Ed Miliband (42 ans), le nouveau chef des travaillistes, a pour sa part balayé devant sa porte. Il rejette les années Blair et le New Labour et prône le retour au Labour traditionnel. Un positionnement à gauche qui lui a valu le qualificatif de "Red Ed" (Ed le Rouge). Si le l'opposition travailliste a condamné avec fermeté les émeutes, elle dénonce les réponses simplistes et toutes faites du gouvernement.
Le Labour estime que le "comportement malade" n'est pas confiné au sous-prolétariat et souligne la déviance de toute une société, des banquiers "goulus, égoïstes et immoraux" jusqu'aux députés qui ont "magouillé leurs notes de frais". Pourtant, le Labour lui-même est profondément miné.
Dans le quotidien The Telegraph, Peter Oborne pique un coup de sang devant le deux poids deux mesures d'une classe politique britannique atteinte de cécité partielle. "Je crois que la criminalité dans nos rues ne peut pas être dissociée de la désintégration morale dans les plus hauts rangs de la société britannique moderne. Les deux dernières décennies ont vu une baisse terrifiante dans les normes de l’élite britannique au pouvoir. Il est devenu acceptable pour nos politiciens de mentir et de tricher. Une culture quasi universelle de l’égoïsme et de la cupidité a grandi" écrit-il.
"Ce ne sont pas seulement les jeunes pauvres de Tottenham qui ont oublié qu’ils ont des devoirs ainsi que des droits. Il en est de même pour le sauvage riche de Chelsea et de Kensington" relève le journaliste qui multiplie dans son article l'absence d'exemplarité de la classe politique dans son ensemble qui abuse des notes de frais.

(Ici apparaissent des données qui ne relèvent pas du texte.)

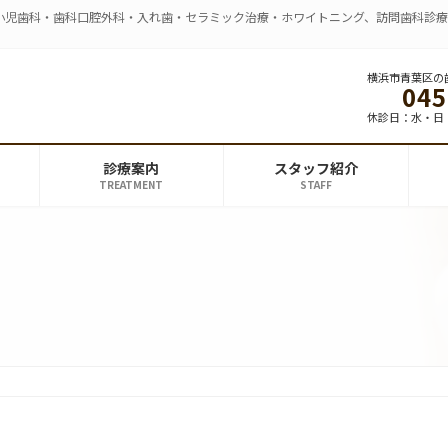
小児歯科・歯科口腔外科・入れ歯・セラミック治療・ホワイトニング、訪問歯科診
横浜市青葉区の
045
休診日：水・日
診療案内
スタッフ紹介
TREATMENT
STAFF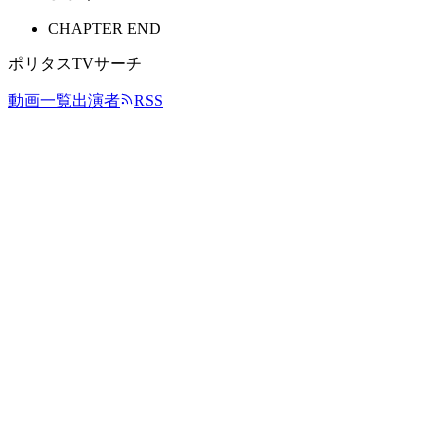
CHAPTER END
ポリタスTVサーチ
動画一覧
出演者
RSS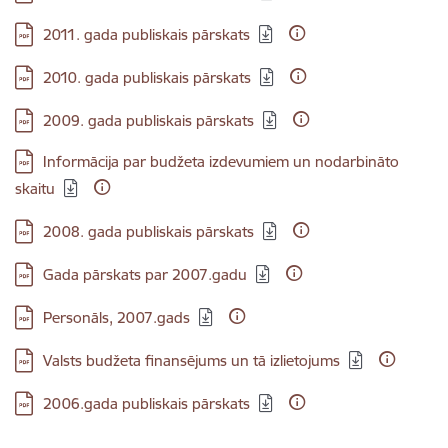
Lejupielādēt:
2011. gada publiskais pārskats
Lejupielādēt:
2010. gada publiskais pārskats
Lejupielādēt:
2009. gada publiskais pārskats
Lejupielādēt:
Informācija par budžeta izdevumiem un nodarbināto
skaitu
Lejupielādēt:
2008. gada publiskais pārskats
Lejupielādēt:
Gada pārskats par 2007.gadu
Lejupielādēt:
Personāls, 2007.gads
Lejupielādēt:
Valsts budžeta finansējums un tā izlietojums
Lejupielādēt:
2006.gada publiskais pārskats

Le député travailliste Denis MacShane stigmatise ainsi le consumérisme des émeutiers alors qu'il dépense 5900 livres sterling pour acheter huit ordinateurs portables passés en note de frais réglée par le contribuable. Idem pour son homologue travailliste, le député Gerald Kaufman qui demande au Premier ministre d’examiner comment les émeutiers peuvent être « récupérés » par la société mais qui n'hésite pas à se faire rembourser 14,301.60 livres sterling dont 8865 livres sterling pour une télévision haut de gamme.
Et Peter Oborne de conclure "La culture de la cupidité et de l’impunité à laquelle nous assistons sur nos écrans de télévision s’étend jusque dans les conseils d’administration des grandes entreprises et à l’intérieur du Gouvernement. Cette culture touche la police et de grandes parties de nos médias. Ce n’est pas seulement sa jeunesse abîmée, mais la Grande-Bretagne elle-même qui a besoin d’une réforme morale".